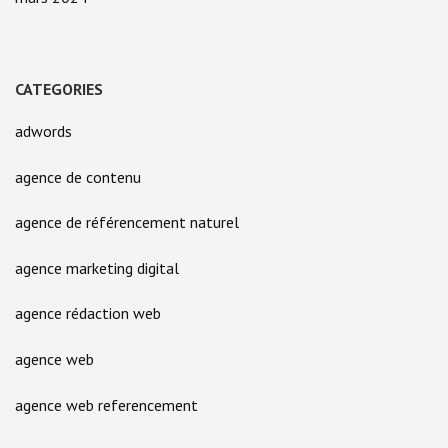
CATEGORIES
adwords
agence de contenu
agence de référencement naturel
agence marketing digital
agence rédaction web
agence web
agence web referencement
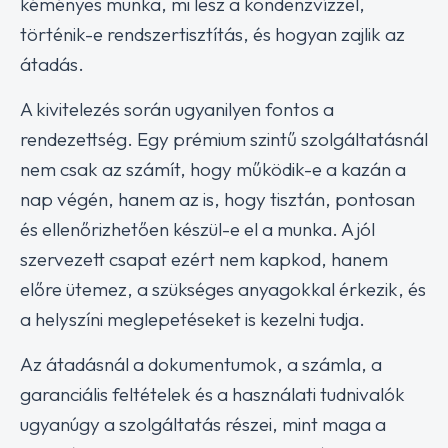
kéményes munka, mi lesz a kondenzvízzel,
történik-e rendszertisztítás, és hogyan zajlik az
átadás.
A kivitelezés során ugyanilyen fontos a
rendezettség. Egy prémium szintű szolgáltatásnál
nem csak az számít, hogy működik-e a kazán a
nap végén, hanem az is, hogy tisztán, pontosan
és ellenőrizhetően készül-e el a munka. A jól
szervezett csapat ezért nem kapkod, hanem
előre ütemez, a szükséges anyagokkal érkezik, és
a helyszíni meglepetéseket is kezelni tudja.
Az átadásnál a dokumentumok, a számla, a
garanciális feltételek és a használati tudnivalók
ugyanúgy a szolgáltatás részei, mint maga a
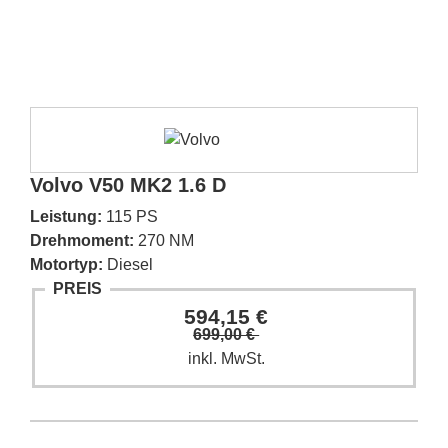
Volvo V50 MK2 1.6 D
Leistung:
115 PS
Drehmoment:
270 NM
Motortyp:
Diesel
PREIS
594,15 €
699,00 €
inkl. MwSt.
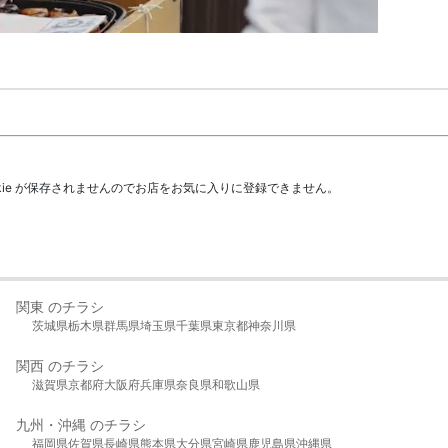
kie が保存されませんのでお店をお気に入りに登録できません。
関東 のチラシ
茨城県
栃木県
群馬県
埼玉県
千葉県
東京都
神奈川県
関西 のチラシ
滋賀県
京都府
大阪府
兵庫県
奈良県
和歌山県
九州・沖縄 のチラシ
福岡県
佐賀県
長崎県
熊本県
大分県
宮崎県
鹿児島県
沖縄県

# What you should do
Please put the lines above into a Markdown table with the columns Row and Line, numbering each line and skipping any blank ones. Leave the pictures out.

# Solution to the exercise
| Row | Line |
|---|---|
| 1 | CATEGORIES |
| 2 | adwords |
| 3 | agence de contenu |
| 4 | agence de référencement naturel |
| 5 | agence marketing digital |
| 6 | agence rédaction web |
| 7 | agence web |
| 8 | agence web referencement |
| 9 | kéményes munka, mi lesz a kondenzvízzel, |
| 10 | történik-e rendszertisztítás, és hogyan zajlik az |
| 11 | átadás. |
| 12 | A kivitelezés során ugyanilyen fontos a |
| 13 | rendezettség. Egy prémium szintű szolgáltatásnál |
| 14 | nem csak az számít, hogy működik-e a kazán a |
| 15 | nap végén, hanem az is, hogy tisztán, pontosan |
| 16 | és ellenőrizhetően készül-e el a munka. A jól |
| 17 | szervezett csapat ezért nem kapkod, hanem |
| 18 | előre ütemez, a szükséges anyagokkal érkezik, és |
| 19 | a helyszíni meglepetéseket is kezelni tudja. |
| 20 | Az átadásnál a dokumentumok, a számla, a |
| 21 | garanciális feltételek és a használati tudnivalók |
| 22 | ugyanúgy a szolgáltatás részei, mint maga a |
| 23 | Volvo V50 MK2 1.6 D |
| 24 | Leistung: |
| 25 | 115 PS |
| 26 | Drehmoment: |
| 27 | 270 NM |
| 28 | Motortyp: |
| 29 | Diesel |
| 30 | PREIS |
| 31 | 594,15 € |
| 32 | 699,00 € |
| 33 | inkl. MwSt. |
| 34 | kie が保存されませんのでお店をお気に入りに登録できません。 |
| 35 | 関東 のチラシ |
| 36 | 茨城県 |
| 37 | 栃木県 |
| 38 | 群馬県 |
| 39 | 埼玉県 |
| 40 | 千葉県 |
| 41 | 東京都 |
| 42 | 神奈川県 |
| 43 | 関西 のチラシ |
| 44 | 滋賀県 |
| 45 | 京都府 |
| 46 | 大阪府 |
| 47 | 兵庫県 |
| 48 | 奈良県 |
| 49 | 和歌山県 |
| 50 | 九州・沖縄 のチラシ |
| 51 | 福岡県 |
| 52 | 佐賀県 |
| 53 | 長崎県 |
| 54 | 熊本県 |
| 55 | 大分県 |
| 56 | 宮崎県 |
| 57 | 鹿児島県 |
| 58 | 沖縄県 |